- **Selected passage**
Finney Outdoor Advertising Co. v. Cordeiro

485 A.2d 910 | R.I. | 1984

485 A.2d 910 (1984)

FINNEY OUTDOOR ADVERTISING CO., INC.
v.
Ernest J. CORDEIRO.

No. 82-128-Appeal.

Supreme Court of Rhode Island.

December 28, 1984.

Thomas T. Brady, Tiverton, for plaintiff.

James S. O'Brien, Jr., Newport, for defendant.

OPINION

SHEA, Justice.

The plaintiff, Finney Outdoor Advertising Co., Inc. (Finney), has appealed from a judgment entered in the Superior Court granting defendant, Ernest J. Cordeiro's (Cordeiro) motion to dismiss under Rule 41(b)(2) of the Superior Court Rules of Civil Procedure for lack of prosecution. Finney contends that, notwithstanding the lack of prosecution for eleven years at the District Court level, the Superior Court trial justice abused his discretion in granting Cordeiro's motion, thereby denying Finney its right to a trial. For the reasons hereinafter stated, we approve of the Superior Court's disposition and affirm the dismissal.

- **Recorded data**
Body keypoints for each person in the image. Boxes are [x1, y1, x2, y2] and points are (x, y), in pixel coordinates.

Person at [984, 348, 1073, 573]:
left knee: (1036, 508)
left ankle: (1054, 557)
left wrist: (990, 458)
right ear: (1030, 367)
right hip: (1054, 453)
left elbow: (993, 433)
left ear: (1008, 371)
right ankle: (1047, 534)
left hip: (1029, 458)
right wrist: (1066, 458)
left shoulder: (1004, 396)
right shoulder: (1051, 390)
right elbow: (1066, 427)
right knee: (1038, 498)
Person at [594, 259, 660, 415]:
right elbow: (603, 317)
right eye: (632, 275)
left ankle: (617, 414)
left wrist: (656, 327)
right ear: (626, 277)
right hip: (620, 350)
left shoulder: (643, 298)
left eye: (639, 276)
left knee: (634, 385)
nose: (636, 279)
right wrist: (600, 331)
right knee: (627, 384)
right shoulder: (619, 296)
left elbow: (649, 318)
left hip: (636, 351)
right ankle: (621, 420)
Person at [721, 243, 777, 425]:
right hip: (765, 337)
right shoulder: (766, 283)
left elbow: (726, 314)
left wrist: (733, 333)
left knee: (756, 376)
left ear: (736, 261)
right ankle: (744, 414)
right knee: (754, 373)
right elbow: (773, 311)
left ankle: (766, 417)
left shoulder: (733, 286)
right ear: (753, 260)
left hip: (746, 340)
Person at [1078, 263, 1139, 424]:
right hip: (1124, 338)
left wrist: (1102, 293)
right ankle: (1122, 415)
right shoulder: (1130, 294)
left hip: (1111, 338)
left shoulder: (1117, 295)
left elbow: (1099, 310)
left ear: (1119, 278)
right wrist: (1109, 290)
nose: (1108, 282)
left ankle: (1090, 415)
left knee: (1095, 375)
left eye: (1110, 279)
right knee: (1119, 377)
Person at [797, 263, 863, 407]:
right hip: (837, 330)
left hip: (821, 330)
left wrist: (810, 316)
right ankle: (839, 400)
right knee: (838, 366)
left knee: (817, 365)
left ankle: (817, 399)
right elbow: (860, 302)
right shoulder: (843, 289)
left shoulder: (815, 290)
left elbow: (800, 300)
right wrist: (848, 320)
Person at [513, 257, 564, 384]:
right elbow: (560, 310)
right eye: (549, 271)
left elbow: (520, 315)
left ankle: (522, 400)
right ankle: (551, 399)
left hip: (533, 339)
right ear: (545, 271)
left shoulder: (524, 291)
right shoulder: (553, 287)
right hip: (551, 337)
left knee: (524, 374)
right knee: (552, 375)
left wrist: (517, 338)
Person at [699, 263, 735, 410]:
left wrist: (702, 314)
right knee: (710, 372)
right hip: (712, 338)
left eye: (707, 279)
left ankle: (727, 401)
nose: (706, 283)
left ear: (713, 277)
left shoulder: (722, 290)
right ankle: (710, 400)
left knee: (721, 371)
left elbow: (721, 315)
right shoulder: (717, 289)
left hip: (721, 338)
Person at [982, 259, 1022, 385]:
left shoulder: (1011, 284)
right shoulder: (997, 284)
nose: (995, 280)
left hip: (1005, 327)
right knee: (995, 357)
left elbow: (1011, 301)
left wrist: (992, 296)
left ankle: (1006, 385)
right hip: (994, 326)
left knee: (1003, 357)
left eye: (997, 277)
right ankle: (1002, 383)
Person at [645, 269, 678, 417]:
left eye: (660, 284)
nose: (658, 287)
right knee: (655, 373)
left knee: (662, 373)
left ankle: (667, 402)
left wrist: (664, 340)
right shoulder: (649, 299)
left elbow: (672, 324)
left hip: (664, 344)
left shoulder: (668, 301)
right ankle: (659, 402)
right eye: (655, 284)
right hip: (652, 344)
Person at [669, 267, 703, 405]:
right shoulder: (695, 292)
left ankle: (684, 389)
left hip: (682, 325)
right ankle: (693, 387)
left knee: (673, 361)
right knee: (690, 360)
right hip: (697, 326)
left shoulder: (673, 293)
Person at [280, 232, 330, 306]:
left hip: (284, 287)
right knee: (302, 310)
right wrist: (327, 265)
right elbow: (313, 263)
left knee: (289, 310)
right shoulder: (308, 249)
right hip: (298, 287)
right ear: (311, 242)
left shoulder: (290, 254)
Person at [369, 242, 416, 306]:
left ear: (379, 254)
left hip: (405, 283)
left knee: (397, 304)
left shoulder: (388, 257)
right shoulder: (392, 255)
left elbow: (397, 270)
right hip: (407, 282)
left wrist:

- **What the task requires**
Summarize the court opinion at the top of the page in two sentences.

- **The answer**
Finney Outdoor Advertising Co., Inc. appealed a Superior Court judgment that granted Ernest J. Cordeiro's motion to dismiss for lack of prosecution under Rule 41(b)(2) of the Superior Court Rules of Civil Procedure. Finney argued that, despite eleven years without prosecution at the District Court level, the trial justice abused his discretion and denied it a trial, but the Supreme Court of Rhode Island approved the Superior Court's disposition and affirmed the dismissal.